As I understand your problem, you are looking for a nice way to visualise the editing for these rules. But this all depends on your programming language and the tool you select for this. Java, for example, has JBoss Drools. Quoting their page:
Drools Guvnor provides a (logically
centralized) repository to store you
business knowledge, and a web-based
environment that allows business users
to view and (within certain
constraints) possibly update the
business logic directly.
You could possibly use this generic tool or write your own.
Everything depends on what your actual rules will look like. Rules like 'IF has an even number of these properties THEN' would be painful to represent in this format, whereas rules like 'IF pirate and not geek THEN' are easy.
You can 'avoid the ambiguity' by stating that you'll always be taking the first actual match, in other words your rules have a priority. You'd then want to flag rules which have no effect because they are 'shadowed' by rules higher up. They're not hard to find, so it's something your program should do.
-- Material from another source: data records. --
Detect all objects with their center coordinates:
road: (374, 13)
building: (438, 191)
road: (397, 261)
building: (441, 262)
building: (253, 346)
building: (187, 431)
Your interface could also indicate groups of rules where rules within the group can be in any order without changing the outcomes. This will add clarity to what the rules are really saying.
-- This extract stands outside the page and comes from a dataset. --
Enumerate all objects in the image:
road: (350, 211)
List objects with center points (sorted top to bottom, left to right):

If some of your outputs are relatively independent of the others, you will also get a more compact and much clearer table by allowing question marks in the output. In that design the scan for first matching rule is done once for each output. Consider for example if 'HasChildren' is the only factor relevant to 'Can Be Evicted'. With question marks in the outputs (= no effect) you could be halving the number of exception rules.
My background for this is circuit logic design, not business logic. What you're designing is similar to, but not the same as, a PLA. As long as your actual rules are close to sum of products then it can work well. If your rules aren't, for example the 'even number of these properties' rule, then the grid like presentation will break down in a combinatorial explosion of cases. Your best hope if your rules are arbitrary is to get a clearer more compact presentation with either equations or with diagrams like a circuit diagram. To be avoided, if you can.
If you are looking for a Decision Engine with a GUI, than you can try this one: http://gandalf.nebo15.com/
We just released it, it's open source and production ready.
You probably need some kind of inference engine. Think about doing it in prolog.